■ WHAT TO PRODUCE: Please transcribe exactly the lines from the first line of the records below through the line containing "- → pudełko", including both, and omit all pictures.

[Object matching data]
########

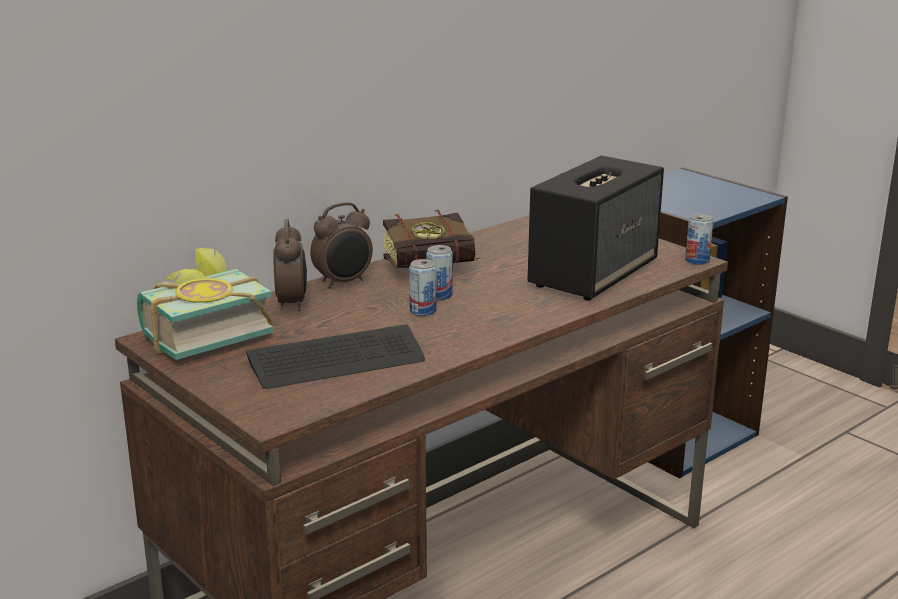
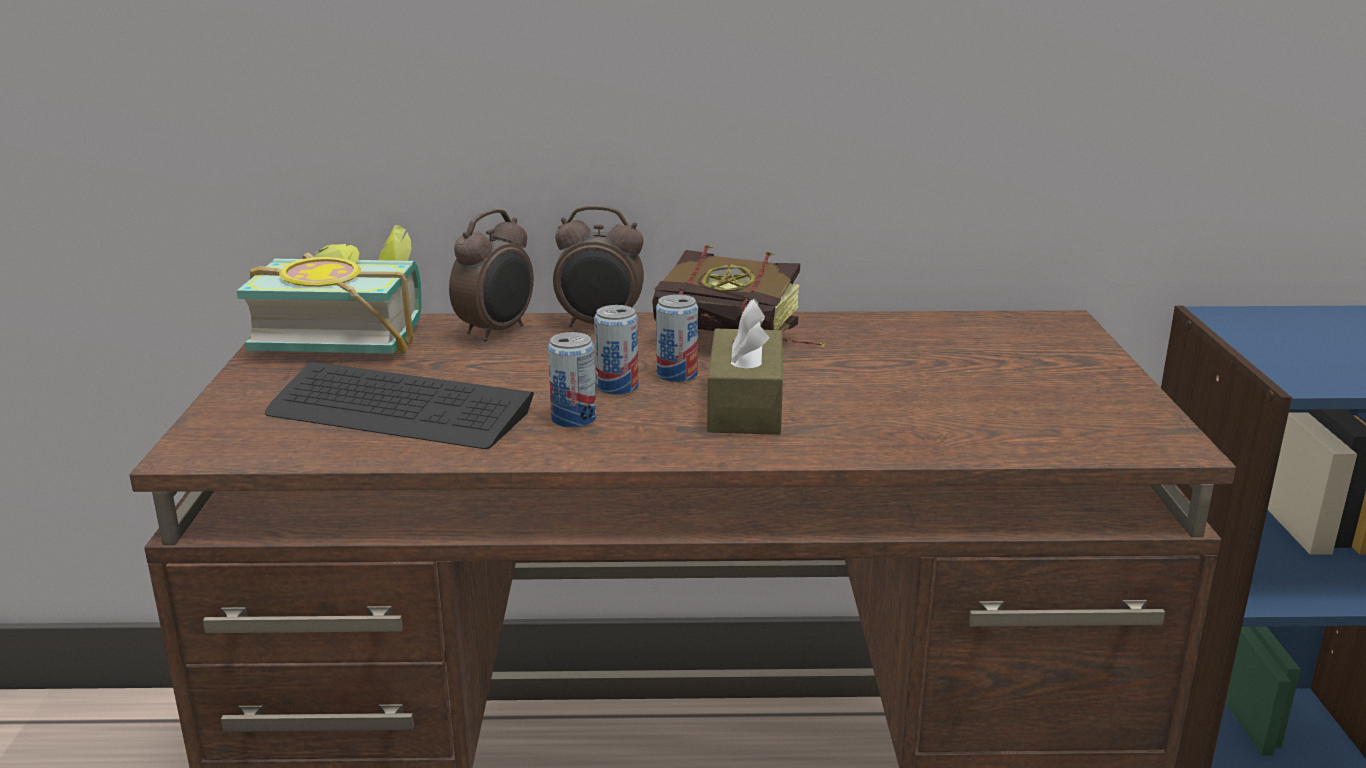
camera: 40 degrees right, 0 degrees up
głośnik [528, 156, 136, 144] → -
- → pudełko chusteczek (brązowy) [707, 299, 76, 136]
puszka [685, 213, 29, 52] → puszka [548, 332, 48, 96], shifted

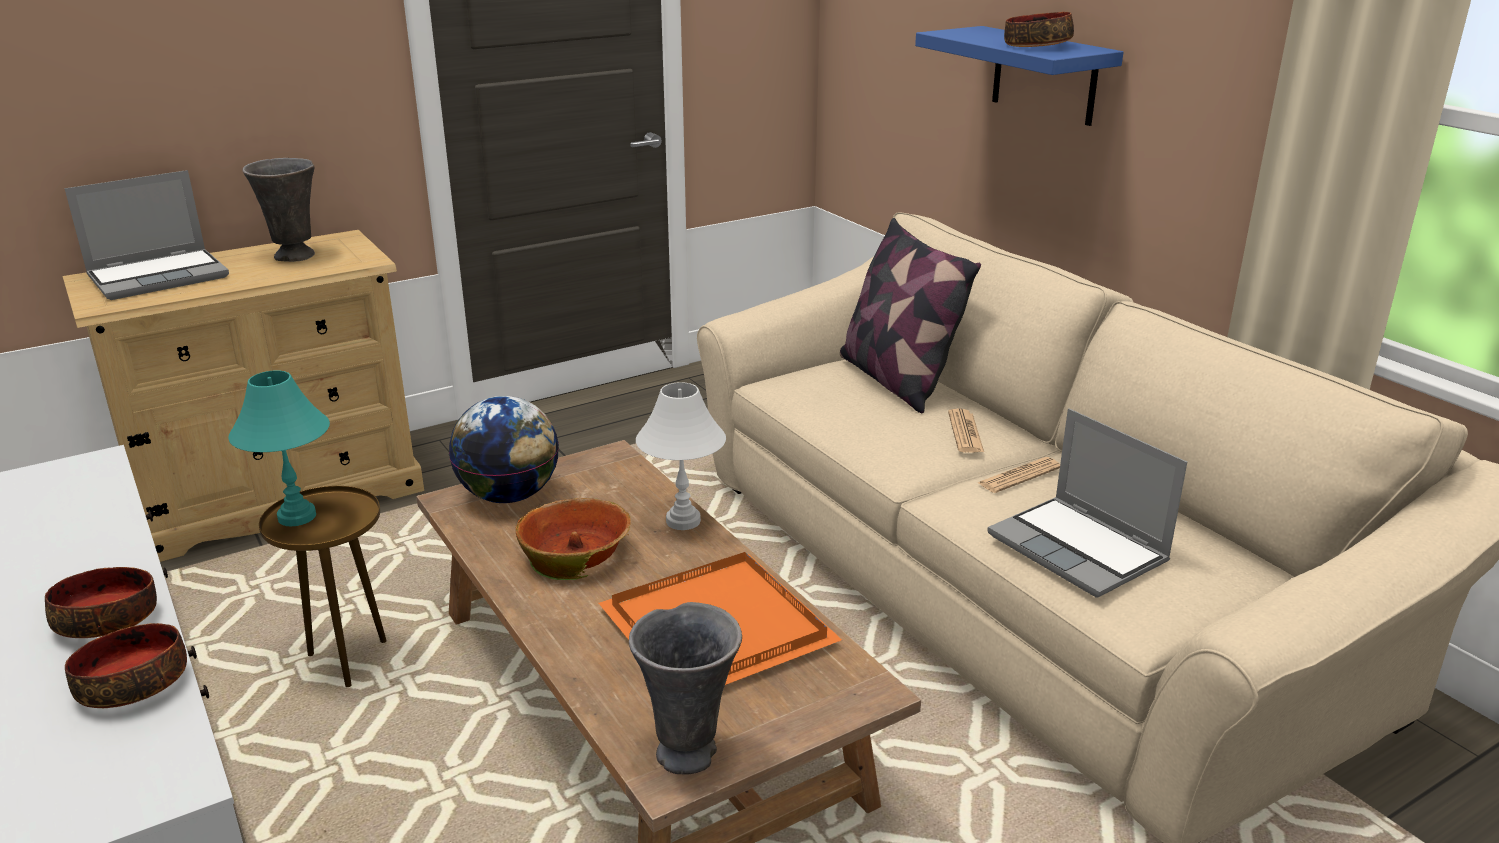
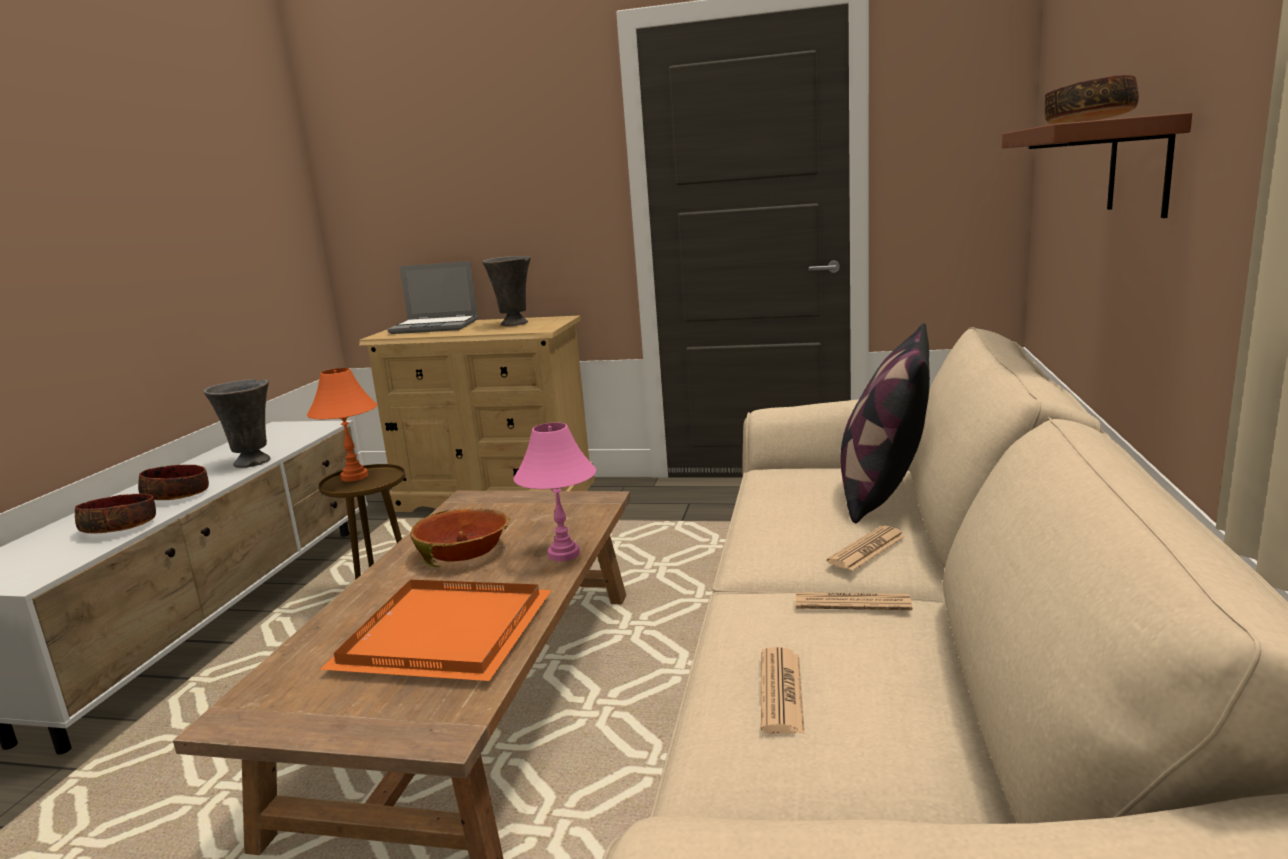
camera: 45 degrees right, 10 degrees down
globus [449, 396, 110, 107] → -
wazon (szary) [629, 602, 113, 173] → wazon (szary) [203, 379, 68, 89], shifted
laptop [987, 408, 200, 190] → gazeta [761, 647, 44, 87]
lampa stołowa (turkusowy) [229, 370, 101, 156] → lampa stołowa (pomarańczowy) [307, 368, 70, 114]
lampa stołowa (biały) [636, 382, 90, 148] → lampa stołowa (różowy) [514, 422, 82, 140]
półka (niebieski) [915, 26, 208, 100] → półka (brązowy) [1002, 112, 190, 106]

########

■ OUTPUT:
camera: 40 degrees right, 0 degrees up
głośnik [528, 156, 136, 144] → -
- → pudełko chusteczek (brązowy) [707, 299, 76, 136]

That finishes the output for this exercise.